TASK TO CARRY OUT:
Your answer should be every line with the word "Defiance", copied from the data below.

DATA TO EXAMINE:
*-*-*

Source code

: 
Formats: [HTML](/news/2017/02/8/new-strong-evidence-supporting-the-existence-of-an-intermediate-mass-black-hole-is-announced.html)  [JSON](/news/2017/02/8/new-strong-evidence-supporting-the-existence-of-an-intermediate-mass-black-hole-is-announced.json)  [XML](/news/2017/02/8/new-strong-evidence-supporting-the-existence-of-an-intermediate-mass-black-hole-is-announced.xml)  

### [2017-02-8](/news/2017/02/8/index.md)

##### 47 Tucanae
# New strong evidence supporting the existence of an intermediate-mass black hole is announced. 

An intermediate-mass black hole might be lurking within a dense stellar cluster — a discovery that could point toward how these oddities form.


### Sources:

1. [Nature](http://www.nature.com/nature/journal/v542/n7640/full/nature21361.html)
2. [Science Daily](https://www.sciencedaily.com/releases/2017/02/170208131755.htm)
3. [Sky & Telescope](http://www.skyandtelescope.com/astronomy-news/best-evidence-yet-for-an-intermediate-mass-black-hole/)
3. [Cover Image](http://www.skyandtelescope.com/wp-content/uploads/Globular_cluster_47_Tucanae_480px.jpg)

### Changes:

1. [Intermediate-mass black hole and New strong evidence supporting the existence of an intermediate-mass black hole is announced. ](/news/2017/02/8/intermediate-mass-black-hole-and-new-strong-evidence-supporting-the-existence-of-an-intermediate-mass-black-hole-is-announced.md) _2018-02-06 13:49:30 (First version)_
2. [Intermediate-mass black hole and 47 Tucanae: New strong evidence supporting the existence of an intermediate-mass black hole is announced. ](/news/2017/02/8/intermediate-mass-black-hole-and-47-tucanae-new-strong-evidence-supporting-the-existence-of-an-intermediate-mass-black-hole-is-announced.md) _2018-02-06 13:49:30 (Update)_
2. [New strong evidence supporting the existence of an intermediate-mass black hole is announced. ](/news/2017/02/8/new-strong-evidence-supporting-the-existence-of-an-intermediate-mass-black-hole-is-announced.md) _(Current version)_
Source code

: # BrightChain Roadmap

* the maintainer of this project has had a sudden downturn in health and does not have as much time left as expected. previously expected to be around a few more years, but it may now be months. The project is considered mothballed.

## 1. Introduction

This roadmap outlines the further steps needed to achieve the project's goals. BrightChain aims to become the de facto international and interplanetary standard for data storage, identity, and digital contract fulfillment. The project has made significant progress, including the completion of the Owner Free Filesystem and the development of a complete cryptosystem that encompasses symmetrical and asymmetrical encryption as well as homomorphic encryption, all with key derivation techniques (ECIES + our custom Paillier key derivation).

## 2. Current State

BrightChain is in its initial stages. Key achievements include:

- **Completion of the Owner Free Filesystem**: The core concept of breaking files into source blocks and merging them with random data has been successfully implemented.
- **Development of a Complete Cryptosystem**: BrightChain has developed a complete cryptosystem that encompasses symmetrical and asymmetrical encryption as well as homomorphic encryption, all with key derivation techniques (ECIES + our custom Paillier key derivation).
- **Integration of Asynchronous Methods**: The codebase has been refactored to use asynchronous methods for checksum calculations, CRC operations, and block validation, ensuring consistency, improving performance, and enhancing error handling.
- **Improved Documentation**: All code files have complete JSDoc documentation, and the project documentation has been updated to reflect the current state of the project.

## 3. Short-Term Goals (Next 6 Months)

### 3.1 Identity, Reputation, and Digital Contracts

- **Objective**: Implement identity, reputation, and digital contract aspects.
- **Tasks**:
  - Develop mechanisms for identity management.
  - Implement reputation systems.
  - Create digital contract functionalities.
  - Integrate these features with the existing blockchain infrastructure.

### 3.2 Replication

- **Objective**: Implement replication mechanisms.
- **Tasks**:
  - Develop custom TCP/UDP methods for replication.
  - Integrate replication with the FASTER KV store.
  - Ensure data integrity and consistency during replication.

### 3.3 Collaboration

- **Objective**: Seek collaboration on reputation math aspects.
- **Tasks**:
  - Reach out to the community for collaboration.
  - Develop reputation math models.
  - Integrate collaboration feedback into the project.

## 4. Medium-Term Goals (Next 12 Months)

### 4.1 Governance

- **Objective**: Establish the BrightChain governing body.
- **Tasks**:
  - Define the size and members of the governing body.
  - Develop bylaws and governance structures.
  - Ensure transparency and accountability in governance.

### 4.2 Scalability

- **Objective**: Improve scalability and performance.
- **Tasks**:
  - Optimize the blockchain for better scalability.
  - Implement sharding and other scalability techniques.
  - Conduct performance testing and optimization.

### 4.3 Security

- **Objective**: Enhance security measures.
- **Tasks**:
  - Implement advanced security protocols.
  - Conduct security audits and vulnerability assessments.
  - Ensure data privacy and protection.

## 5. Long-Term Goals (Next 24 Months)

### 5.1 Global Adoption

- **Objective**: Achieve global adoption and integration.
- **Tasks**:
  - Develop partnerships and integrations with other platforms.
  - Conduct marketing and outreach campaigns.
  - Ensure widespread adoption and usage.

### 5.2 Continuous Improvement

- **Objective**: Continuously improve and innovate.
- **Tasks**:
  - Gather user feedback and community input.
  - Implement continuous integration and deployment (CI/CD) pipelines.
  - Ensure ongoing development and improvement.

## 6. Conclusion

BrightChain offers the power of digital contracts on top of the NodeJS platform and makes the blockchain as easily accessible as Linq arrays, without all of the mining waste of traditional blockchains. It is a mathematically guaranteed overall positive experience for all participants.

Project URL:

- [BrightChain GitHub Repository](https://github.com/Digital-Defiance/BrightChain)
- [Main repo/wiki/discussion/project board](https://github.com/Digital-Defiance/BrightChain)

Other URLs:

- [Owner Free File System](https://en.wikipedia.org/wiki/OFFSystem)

*-*-*

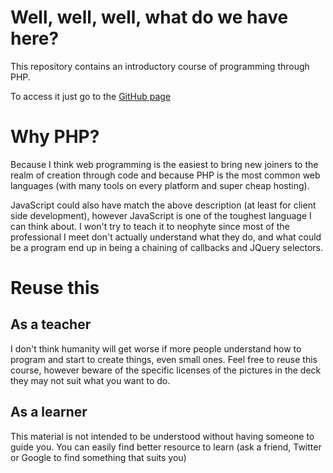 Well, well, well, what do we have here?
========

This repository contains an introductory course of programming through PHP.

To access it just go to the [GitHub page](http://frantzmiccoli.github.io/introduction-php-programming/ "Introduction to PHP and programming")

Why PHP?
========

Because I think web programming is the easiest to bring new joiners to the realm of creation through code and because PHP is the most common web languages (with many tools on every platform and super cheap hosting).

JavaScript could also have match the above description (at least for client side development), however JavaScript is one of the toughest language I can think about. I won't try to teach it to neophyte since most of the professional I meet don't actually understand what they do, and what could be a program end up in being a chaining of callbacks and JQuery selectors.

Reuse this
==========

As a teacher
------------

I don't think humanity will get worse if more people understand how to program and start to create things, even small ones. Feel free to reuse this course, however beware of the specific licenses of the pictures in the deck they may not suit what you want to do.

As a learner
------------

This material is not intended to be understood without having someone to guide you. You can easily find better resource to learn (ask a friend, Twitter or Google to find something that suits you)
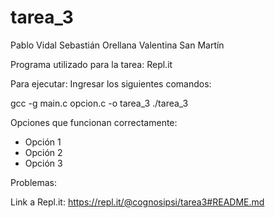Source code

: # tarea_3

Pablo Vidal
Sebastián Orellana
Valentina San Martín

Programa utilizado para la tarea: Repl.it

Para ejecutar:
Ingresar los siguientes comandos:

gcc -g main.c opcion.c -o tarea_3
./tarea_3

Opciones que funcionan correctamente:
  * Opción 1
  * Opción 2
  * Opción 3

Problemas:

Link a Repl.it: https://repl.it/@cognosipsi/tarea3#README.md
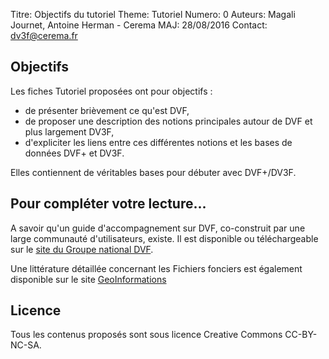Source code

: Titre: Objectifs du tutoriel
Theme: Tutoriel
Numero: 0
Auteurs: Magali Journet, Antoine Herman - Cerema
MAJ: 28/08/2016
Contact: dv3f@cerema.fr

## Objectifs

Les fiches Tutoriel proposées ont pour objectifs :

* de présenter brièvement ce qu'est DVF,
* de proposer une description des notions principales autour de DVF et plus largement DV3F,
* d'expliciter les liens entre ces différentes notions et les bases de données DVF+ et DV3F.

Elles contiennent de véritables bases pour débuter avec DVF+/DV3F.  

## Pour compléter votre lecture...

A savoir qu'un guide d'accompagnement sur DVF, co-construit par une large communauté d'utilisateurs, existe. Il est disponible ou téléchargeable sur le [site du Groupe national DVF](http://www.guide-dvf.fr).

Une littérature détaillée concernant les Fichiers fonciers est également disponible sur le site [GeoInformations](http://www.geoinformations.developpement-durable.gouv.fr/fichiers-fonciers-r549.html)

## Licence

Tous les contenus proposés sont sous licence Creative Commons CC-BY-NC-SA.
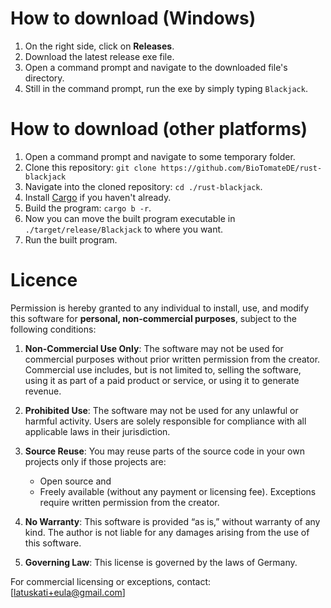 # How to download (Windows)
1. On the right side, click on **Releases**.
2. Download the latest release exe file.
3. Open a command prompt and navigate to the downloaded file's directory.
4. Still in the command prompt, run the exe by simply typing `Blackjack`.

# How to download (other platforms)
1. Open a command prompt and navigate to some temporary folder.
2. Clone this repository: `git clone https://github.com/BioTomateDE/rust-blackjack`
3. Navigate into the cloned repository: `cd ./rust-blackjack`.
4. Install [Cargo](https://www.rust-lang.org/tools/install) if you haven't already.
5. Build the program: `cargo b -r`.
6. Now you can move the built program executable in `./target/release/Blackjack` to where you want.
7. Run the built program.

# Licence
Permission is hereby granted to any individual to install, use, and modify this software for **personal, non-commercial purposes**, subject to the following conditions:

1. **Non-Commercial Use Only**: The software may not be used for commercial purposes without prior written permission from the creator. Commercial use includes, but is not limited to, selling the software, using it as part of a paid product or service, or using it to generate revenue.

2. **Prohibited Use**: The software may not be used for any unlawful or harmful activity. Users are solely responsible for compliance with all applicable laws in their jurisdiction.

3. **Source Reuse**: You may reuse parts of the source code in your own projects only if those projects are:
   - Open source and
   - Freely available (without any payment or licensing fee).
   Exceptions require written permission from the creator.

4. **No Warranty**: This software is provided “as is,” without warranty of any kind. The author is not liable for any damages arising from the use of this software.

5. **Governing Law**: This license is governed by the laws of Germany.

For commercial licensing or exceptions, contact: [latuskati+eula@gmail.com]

*-*-*

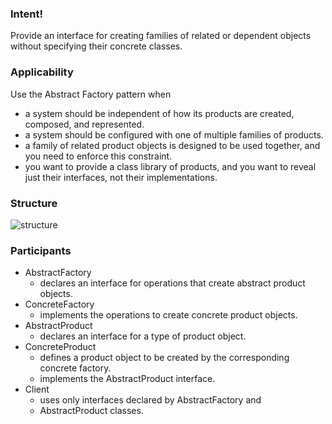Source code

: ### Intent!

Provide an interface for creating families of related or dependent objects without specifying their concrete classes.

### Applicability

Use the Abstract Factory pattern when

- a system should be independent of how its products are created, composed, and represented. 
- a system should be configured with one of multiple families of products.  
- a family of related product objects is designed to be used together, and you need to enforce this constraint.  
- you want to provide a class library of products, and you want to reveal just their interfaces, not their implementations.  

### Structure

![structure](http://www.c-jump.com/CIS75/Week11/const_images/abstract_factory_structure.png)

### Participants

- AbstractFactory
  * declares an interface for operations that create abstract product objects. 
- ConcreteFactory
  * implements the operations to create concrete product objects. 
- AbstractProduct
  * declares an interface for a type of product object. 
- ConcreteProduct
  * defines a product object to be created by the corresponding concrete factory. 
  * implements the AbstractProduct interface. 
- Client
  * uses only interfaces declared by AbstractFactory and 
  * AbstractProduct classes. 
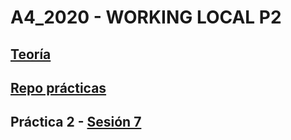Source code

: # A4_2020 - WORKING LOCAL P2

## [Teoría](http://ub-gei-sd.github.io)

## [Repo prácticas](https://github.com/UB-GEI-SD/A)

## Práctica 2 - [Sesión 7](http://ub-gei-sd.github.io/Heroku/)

*-*-*

WRITTEN RESPONSE:
- [BrightChain GitHub Repository](https://github.com/Digital-Defiance/BrightChain)
- [Main repo/wiki/discussion/project board](https://github.com/Digital-Defiance/BrightChain)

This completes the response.